Investment Assumptions — ETF and Property
Understand the key assumptions behind both investment paths when comparing ETFs and property in the retirement calculator.
ETF Assumptions
ETF outcomes can look deceptively smooth if the assumptions are too generous. Use this page to set a realistic return frame and to understand what parts of the ETF result come from compounding versus tax drag.
Total return should be a long-run assumption
ETF total return is best treated as a long-run nominal assumption for scenario comparison. It should not be read as a short-term market call or a promise about what the next few years will deliver.
Contribution timing still matters
Even simple changes in when money arrives can shift the ETF path. If your savings rate is likely to change over time, compare a flat baseline with a staged contribution path rather than forcing all years to look the same.
Tax settings can narrow the gap
Dividend tax, CGT treatment, and salary context all matter. The app models these in a simplified Australian framework, which makes them useful for comparison but not a substitute for tailored tax advice.

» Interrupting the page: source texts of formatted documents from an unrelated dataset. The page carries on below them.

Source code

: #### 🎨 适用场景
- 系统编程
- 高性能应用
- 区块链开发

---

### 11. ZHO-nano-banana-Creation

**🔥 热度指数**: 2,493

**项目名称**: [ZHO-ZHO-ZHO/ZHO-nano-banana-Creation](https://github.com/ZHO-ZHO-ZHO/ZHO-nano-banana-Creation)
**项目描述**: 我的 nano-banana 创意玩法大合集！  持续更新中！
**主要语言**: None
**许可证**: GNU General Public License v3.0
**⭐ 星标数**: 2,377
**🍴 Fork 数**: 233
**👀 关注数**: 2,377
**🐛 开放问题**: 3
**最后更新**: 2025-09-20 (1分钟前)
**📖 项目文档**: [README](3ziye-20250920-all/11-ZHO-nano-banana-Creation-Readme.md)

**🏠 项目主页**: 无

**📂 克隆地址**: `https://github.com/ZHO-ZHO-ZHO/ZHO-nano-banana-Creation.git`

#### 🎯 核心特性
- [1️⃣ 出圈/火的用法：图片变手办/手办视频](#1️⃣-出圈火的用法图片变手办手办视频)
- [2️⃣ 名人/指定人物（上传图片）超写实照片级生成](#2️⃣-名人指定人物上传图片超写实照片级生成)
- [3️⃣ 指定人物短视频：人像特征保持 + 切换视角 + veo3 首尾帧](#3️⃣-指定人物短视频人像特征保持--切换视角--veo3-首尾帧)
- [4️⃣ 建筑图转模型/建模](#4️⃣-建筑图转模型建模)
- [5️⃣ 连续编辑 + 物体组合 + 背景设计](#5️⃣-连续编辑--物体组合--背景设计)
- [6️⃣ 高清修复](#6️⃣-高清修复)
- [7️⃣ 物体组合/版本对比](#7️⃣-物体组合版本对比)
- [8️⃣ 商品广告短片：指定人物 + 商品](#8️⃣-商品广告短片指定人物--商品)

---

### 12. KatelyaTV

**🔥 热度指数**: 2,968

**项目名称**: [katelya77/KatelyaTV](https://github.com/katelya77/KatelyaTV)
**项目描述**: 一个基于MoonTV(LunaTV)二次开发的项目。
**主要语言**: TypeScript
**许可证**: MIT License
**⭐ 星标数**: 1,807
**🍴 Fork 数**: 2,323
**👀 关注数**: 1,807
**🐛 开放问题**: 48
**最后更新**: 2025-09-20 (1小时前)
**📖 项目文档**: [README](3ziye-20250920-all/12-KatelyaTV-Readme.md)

Focus on repeatability, not only on the winning case
If the ETF path still reaches FIRE earlier or with a healthier downside profile after you trim expected returns, that is a stronger result than a win that disappears as soon as assumptions become slightly less optimistic.
Property Assumptions
Property results can look strong or fragile depending on a small set of cashflow and timing assumptions. This guide is about choosing realistic ranges, not defending one optimistic input.
Vacancy and rental yield move the whole cashflow profile
Rental yield affects gross income, while vacancy reduces what you actually collect. Test a clean baseline first, then try a tougher case with lower effective rent to see how much the property path depends on occupancy.
Maintenance and management are not rounding errors
Management fees, maintenance, and annual property expenses can materially change after-tax outcomes. If the property path only wins under very light expense assumptions, that is important information, not noise.
Sell year changes both tax timing and final outcome
The year you sell affects realised gains, transaction costs, and the shape of the later years. Compare at least two sale timings so you do not mistake one chosen exit year for a universal property edge.
Use ranges, then compare the pattern
The best way to use these inputs is to save multiple scenarios and compare the pattern. If property only wins in a narrow band of low-cost, low-vacancy assumptions, that tells you more than one headline result ever will.